Smith is president of Cary-based DreamQuest Productions and a trained first responder for whom the images from the other side of the world have hit close to home.
"When you're in Nepal and you meet your Sherpa, what you are meeting is, you are meeting the family," he said.
Sherpas are an ethnic group commonly associated with Mount Everest, where many serve as climbing guides and use the group name as a surname.
Smith described the help he got from the locals as he shot "Eight Summits: The Bill Burke Story." He wants to return that favor for the production team, especially Darwa Sherpa.
"He kind of became like a brother because everything we were doing in 2012 in filming the summit attempt, he was there to assist us," Smith said.

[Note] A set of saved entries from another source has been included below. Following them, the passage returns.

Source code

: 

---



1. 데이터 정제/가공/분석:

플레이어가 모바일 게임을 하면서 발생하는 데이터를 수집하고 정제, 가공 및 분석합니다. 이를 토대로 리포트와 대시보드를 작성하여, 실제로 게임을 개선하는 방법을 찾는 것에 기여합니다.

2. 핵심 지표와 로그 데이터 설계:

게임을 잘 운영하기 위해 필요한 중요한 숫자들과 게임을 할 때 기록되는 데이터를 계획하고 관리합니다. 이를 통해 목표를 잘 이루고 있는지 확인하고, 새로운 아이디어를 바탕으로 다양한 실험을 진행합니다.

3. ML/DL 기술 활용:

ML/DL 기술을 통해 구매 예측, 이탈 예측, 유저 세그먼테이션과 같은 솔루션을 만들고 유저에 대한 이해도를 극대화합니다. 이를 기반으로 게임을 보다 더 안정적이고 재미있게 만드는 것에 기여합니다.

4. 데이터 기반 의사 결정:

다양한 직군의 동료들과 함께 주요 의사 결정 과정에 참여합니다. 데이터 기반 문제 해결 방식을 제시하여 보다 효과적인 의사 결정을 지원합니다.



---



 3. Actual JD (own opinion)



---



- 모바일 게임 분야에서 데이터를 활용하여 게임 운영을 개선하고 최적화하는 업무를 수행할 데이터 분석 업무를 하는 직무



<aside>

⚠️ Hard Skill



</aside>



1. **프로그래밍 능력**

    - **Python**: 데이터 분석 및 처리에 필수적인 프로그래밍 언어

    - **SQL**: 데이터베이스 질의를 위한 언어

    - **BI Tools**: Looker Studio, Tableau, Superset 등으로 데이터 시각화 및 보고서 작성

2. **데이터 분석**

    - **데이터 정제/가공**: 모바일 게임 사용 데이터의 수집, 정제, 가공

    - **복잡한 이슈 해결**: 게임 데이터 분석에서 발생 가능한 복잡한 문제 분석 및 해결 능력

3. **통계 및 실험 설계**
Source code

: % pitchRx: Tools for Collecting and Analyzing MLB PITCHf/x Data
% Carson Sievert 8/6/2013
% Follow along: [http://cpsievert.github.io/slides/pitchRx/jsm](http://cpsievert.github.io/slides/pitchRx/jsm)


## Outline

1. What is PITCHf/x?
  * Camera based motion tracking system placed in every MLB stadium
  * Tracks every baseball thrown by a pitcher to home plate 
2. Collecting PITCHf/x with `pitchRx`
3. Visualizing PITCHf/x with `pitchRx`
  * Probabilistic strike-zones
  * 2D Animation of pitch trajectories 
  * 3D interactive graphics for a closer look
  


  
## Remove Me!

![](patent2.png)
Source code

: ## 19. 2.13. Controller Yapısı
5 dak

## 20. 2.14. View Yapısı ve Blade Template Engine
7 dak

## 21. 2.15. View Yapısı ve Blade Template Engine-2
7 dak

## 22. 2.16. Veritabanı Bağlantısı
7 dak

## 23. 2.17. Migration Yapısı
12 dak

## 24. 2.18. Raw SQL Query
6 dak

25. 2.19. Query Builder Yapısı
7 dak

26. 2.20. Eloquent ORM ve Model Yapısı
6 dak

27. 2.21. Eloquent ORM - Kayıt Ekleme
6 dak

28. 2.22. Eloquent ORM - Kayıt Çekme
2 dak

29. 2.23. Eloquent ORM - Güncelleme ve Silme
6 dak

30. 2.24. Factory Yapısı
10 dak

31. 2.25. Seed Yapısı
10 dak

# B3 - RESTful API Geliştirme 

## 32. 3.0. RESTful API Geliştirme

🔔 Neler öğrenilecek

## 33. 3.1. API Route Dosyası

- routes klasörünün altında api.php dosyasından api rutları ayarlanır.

On Monday, Smith was able to Skype with Sherpa.
"Bill and I were thinking about coming over and helping you guys," Smith told him.
Sherpa quickly made a list.
"We need relief material, medical kits, blankets and medicine. These are the needs of the hour," he said.
Smith has already filled out necessary paperwork to help with relief in Nepal. He could get the call any time.
Raleigh native Jennifer Farrell, a medical student at Tulane University, is already in Nepal. She said even her paramedic training did not prepare her for what she witnessed after the quake.
"I saw families carrying bodies, children and adults. They had actually started laying a tarp out in one of the villages that we passed by to put the people out to identify them," she said.
Nepal has a huge task ahead of rescue and recovery.
In the interim, Darwa Sherpa had another request.
"At this time, what the Nepali people need is prayer," he said. "You can always pray."